:: EXERCISE MATERIALS ::
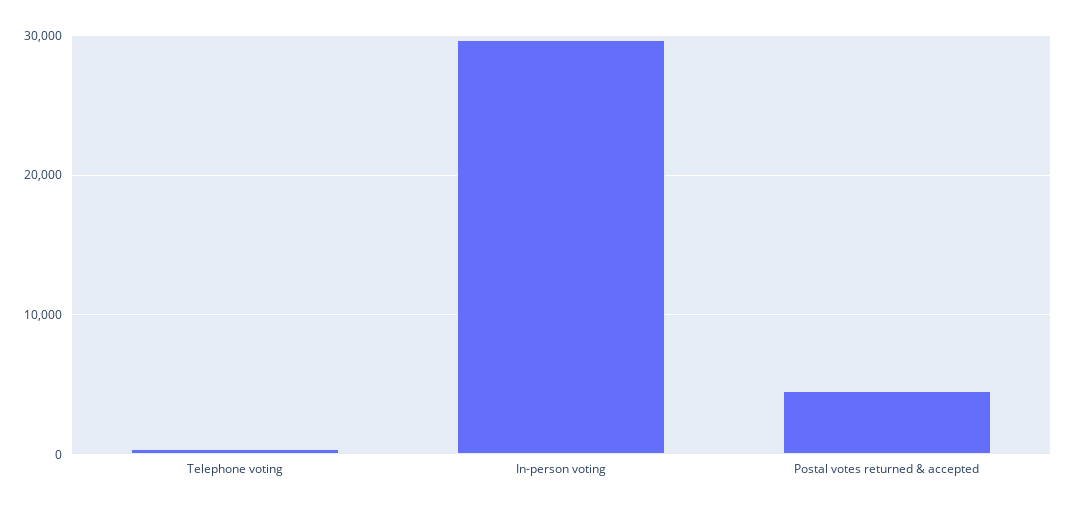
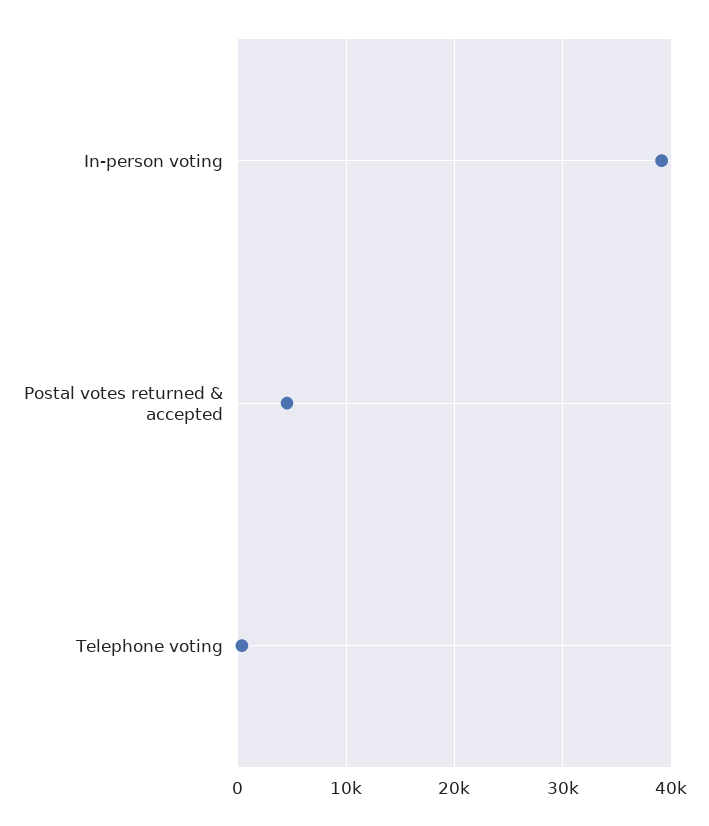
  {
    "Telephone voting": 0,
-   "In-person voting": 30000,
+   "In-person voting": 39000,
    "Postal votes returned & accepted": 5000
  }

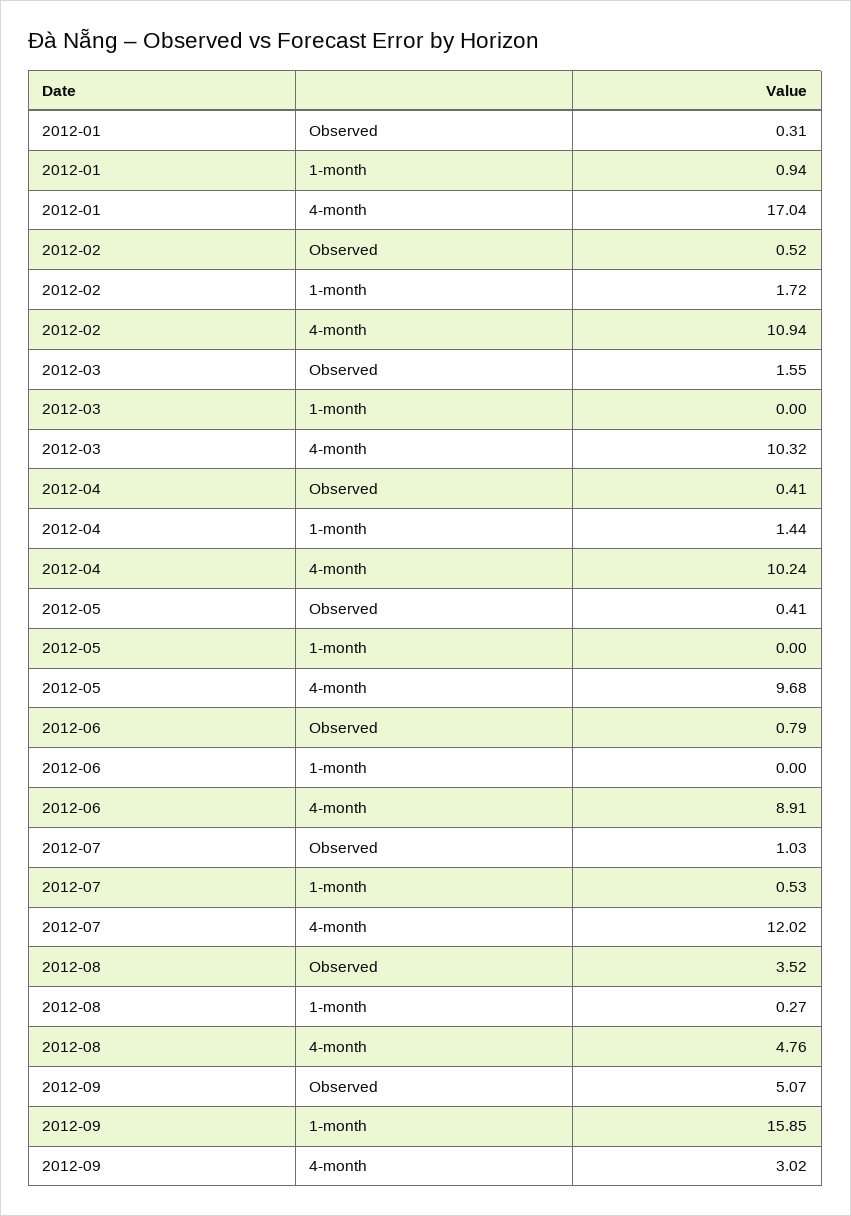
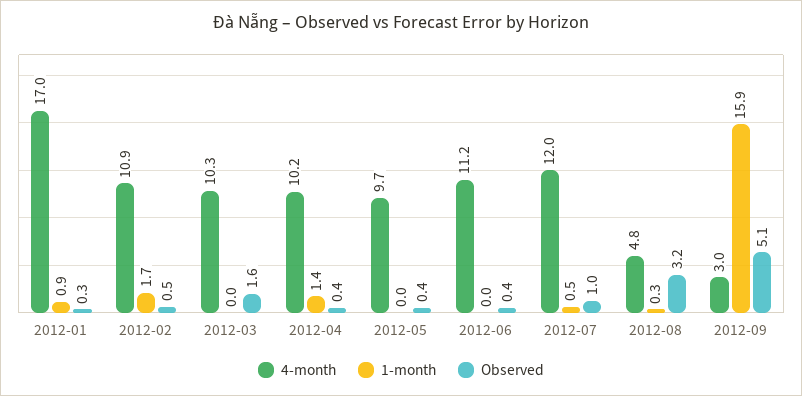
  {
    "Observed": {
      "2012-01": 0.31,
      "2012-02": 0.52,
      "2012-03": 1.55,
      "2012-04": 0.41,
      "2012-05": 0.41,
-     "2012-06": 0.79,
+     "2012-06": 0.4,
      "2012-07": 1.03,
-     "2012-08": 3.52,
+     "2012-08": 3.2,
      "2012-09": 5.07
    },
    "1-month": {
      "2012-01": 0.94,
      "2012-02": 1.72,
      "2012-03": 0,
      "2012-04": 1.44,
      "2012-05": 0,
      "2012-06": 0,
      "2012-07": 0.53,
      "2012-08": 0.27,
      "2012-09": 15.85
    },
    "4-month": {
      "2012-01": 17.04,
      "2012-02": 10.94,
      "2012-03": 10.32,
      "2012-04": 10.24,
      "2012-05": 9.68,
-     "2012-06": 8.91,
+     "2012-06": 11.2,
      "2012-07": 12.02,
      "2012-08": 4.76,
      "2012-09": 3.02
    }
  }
:::
:: EXERCISE MATERIALS ::
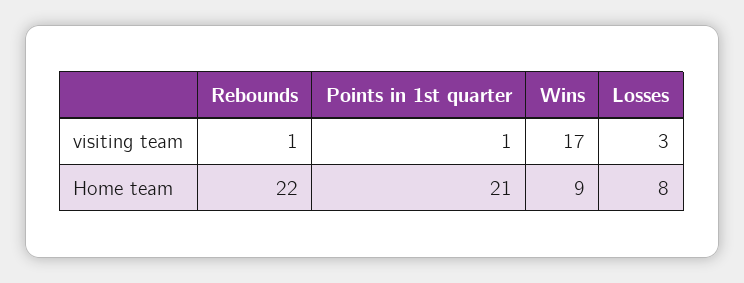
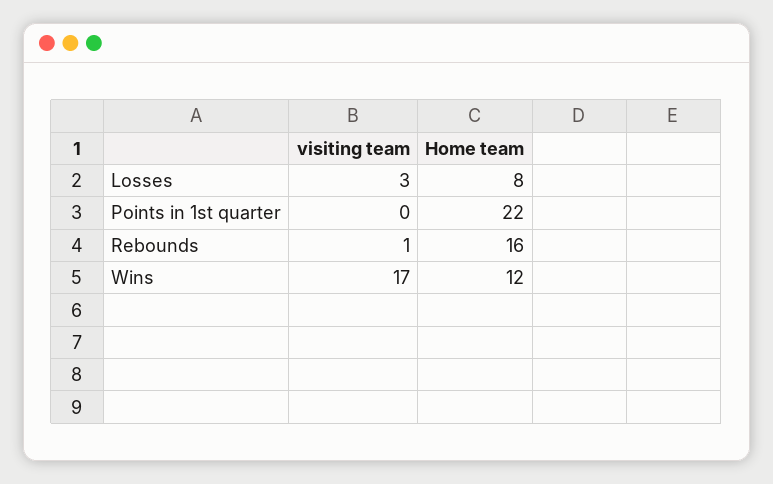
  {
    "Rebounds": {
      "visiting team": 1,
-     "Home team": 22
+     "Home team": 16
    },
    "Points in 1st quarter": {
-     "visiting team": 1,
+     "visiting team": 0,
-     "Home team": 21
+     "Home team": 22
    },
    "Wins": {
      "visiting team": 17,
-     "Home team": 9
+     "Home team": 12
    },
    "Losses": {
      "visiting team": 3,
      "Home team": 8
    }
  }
:::
TASK TO CARRY OUT:
List every line above containing the word "team".

ANSWER AREA:
      "visiting team": 1,
-     "Home team": 22
+     "Home team": 16
-     "visiting team": 1,
+     "visiting team": 0,
-     "Home team": 21
+     "Home team": 22
      "visiting team": 17,
-     "Home team": 9
+     "Home team": 12
      "visiting team": 3,
      "Home team": 8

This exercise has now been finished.